▶ _Exercise directions_: Search term "Submit": copy each line of the records that contains it.

Stored data
==================================================
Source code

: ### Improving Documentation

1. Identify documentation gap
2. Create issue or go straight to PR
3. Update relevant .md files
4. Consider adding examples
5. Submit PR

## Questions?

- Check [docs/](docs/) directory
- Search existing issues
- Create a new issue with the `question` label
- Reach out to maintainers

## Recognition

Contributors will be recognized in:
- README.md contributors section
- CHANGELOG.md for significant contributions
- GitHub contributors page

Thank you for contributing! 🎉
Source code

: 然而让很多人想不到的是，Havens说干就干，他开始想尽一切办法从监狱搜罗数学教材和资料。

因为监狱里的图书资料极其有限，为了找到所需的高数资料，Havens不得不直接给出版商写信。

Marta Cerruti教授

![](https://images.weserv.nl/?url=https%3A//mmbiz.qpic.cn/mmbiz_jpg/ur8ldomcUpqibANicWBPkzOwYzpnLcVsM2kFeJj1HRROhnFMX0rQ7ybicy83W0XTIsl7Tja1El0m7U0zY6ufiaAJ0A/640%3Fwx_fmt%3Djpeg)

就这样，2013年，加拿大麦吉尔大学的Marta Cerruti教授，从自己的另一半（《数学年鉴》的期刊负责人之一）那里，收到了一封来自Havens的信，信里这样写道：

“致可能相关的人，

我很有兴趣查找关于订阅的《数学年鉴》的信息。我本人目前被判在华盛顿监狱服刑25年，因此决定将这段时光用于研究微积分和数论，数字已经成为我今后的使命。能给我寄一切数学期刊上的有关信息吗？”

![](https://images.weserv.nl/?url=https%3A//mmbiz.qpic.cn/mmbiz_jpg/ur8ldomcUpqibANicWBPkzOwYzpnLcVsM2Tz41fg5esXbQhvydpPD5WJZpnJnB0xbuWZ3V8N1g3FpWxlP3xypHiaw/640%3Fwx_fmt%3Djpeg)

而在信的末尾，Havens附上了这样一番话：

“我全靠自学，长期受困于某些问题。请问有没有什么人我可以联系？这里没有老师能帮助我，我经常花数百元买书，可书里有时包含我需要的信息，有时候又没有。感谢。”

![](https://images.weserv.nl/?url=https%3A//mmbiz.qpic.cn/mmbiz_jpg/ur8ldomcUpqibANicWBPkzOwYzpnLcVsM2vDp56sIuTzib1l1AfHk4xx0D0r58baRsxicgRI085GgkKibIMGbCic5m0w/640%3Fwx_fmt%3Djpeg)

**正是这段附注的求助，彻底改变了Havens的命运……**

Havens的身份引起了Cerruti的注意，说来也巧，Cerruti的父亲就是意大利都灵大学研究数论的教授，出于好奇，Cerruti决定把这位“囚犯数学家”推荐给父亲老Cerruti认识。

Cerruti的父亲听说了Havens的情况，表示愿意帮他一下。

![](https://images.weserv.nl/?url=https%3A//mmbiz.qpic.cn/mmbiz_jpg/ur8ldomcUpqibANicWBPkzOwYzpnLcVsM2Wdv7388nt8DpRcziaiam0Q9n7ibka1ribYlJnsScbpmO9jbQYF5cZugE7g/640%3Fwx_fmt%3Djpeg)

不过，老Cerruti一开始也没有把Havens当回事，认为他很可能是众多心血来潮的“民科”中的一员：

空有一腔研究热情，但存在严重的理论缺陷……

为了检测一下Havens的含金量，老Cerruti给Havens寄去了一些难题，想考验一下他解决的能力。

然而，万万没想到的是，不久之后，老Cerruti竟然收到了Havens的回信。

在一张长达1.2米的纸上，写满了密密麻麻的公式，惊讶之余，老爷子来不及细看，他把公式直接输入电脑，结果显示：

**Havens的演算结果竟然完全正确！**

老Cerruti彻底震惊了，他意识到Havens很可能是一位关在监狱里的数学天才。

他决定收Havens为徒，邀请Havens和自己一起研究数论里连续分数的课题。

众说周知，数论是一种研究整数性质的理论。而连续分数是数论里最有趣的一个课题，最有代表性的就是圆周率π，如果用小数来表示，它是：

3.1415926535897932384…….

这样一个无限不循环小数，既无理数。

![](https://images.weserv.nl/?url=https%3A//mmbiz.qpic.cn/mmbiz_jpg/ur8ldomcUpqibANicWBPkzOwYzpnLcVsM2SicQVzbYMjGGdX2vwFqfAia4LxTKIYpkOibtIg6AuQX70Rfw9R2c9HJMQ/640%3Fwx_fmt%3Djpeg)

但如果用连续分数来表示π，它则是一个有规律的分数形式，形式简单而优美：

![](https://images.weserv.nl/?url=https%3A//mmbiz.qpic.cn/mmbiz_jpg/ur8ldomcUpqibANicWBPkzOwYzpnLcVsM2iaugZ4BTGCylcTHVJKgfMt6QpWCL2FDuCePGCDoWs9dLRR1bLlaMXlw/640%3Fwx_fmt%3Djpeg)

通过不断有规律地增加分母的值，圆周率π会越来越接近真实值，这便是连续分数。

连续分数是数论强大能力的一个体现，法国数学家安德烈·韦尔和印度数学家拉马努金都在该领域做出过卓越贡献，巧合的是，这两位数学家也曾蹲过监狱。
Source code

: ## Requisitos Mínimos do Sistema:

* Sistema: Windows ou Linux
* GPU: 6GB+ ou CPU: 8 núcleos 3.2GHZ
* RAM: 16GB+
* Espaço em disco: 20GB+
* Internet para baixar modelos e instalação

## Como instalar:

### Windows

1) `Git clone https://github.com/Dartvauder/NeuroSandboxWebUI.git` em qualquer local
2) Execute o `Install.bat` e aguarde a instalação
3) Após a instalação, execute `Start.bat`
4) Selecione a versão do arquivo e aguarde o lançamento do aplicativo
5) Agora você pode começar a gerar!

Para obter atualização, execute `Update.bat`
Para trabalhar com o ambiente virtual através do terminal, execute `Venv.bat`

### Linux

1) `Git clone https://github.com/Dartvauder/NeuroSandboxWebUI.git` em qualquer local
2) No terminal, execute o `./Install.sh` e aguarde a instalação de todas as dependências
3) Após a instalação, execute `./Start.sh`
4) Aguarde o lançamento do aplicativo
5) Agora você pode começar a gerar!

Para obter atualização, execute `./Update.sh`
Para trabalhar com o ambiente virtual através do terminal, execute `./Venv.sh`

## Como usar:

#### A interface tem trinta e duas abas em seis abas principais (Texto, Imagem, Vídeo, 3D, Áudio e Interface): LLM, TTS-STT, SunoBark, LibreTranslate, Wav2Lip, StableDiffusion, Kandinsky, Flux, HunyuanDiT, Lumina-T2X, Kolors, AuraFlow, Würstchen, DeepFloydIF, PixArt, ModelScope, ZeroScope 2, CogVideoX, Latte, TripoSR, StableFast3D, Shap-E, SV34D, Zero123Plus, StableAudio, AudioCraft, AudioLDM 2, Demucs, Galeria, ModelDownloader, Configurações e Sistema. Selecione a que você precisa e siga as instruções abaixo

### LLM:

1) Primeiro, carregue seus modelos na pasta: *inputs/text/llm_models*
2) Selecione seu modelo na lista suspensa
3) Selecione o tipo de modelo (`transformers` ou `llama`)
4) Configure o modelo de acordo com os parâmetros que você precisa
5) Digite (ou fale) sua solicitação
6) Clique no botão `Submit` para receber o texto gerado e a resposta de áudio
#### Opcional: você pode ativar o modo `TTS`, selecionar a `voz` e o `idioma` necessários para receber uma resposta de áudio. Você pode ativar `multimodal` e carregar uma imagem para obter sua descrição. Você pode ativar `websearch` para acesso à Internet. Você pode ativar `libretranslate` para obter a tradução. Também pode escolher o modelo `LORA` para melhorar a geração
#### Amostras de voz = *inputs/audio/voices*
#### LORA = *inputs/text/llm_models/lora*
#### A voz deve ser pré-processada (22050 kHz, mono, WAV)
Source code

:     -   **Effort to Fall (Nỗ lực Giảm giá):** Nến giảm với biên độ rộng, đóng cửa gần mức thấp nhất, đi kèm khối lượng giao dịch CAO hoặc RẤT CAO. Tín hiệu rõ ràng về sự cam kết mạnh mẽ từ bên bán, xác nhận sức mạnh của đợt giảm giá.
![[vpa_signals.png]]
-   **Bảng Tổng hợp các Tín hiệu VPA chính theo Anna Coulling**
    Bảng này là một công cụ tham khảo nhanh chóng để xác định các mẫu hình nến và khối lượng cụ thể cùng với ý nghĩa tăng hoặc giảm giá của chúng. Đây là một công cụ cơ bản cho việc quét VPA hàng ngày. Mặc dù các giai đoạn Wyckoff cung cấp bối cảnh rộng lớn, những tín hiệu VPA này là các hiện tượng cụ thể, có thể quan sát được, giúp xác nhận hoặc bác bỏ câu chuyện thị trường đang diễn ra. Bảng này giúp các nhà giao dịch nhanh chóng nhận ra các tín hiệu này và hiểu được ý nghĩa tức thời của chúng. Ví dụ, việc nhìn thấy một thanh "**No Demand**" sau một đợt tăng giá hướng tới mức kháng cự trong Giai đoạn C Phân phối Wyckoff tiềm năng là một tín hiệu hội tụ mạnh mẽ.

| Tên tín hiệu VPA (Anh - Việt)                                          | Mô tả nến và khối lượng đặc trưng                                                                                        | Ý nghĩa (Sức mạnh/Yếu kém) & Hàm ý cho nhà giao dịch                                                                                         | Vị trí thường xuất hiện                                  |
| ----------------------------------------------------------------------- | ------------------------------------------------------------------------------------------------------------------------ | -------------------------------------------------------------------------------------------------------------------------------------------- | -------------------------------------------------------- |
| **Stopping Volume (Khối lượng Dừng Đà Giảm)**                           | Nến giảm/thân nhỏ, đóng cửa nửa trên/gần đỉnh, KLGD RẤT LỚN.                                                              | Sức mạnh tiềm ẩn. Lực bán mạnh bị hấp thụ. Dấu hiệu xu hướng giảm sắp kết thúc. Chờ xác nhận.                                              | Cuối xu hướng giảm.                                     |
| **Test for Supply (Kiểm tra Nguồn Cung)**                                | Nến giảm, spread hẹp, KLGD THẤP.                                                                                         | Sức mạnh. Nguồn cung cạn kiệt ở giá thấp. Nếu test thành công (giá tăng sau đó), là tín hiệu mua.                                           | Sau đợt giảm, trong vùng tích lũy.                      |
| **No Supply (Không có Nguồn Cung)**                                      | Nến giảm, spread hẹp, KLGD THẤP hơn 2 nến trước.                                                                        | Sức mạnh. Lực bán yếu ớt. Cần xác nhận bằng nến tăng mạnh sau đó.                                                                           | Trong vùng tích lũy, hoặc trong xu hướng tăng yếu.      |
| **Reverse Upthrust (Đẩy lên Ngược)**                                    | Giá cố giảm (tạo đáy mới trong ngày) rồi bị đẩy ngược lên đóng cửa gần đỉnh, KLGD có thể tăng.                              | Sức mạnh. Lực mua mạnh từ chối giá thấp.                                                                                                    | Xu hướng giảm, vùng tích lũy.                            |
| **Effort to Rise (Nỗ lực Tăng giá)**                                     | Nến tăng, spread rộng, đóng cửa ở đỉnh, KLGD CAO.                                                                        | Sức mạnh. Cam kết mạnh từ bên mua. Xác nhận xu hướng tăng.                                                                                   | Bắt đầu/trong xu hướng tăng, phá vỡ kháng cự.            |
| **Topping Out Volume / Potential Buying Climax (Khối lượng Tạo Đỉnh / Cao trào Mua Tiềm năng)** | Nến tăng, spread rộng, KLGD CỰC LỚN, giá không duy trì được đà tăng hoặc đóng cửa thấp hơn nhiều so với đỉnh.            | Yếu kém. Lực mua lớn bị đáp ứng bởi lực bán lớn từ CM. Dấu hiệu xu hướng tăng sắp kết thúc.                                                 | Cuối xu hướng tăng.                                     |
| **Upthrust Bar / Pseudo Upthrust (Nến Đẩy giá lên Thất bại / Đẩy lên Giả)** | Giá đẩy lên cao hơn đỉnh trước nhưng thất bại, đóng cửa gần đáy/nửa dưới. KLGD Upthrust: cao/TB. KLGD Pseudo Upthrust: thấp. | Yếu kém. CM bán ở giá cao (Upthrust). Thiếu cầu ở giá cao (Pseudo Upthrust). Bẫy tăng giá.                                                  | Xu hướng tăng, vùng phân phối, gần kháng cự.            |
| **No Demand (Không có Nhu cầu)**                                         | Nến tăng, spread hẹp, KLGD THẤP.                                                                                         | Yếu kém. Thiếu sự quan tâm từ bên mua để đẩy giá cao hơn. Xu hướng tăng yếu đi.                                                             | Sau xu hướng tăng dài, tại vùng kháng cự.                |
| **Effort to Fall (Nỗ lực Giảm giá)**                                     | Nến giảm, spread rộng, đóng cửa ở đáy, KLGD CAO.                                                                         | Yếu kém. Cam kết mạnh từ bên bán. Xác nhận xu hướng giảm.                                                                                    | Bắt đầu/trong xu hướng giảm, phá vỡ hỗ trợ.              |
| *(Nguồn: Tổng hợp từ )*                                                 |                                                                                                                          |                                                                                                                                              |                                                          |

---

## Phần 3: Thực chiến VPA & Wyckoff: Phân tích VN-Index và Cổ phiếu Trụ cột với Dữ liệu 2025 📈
==================================================
▶ _Response to this exercise_:
5. Submit PR
6) Clique no botão `Submit` para receber o texto gerado e a resposta de áudio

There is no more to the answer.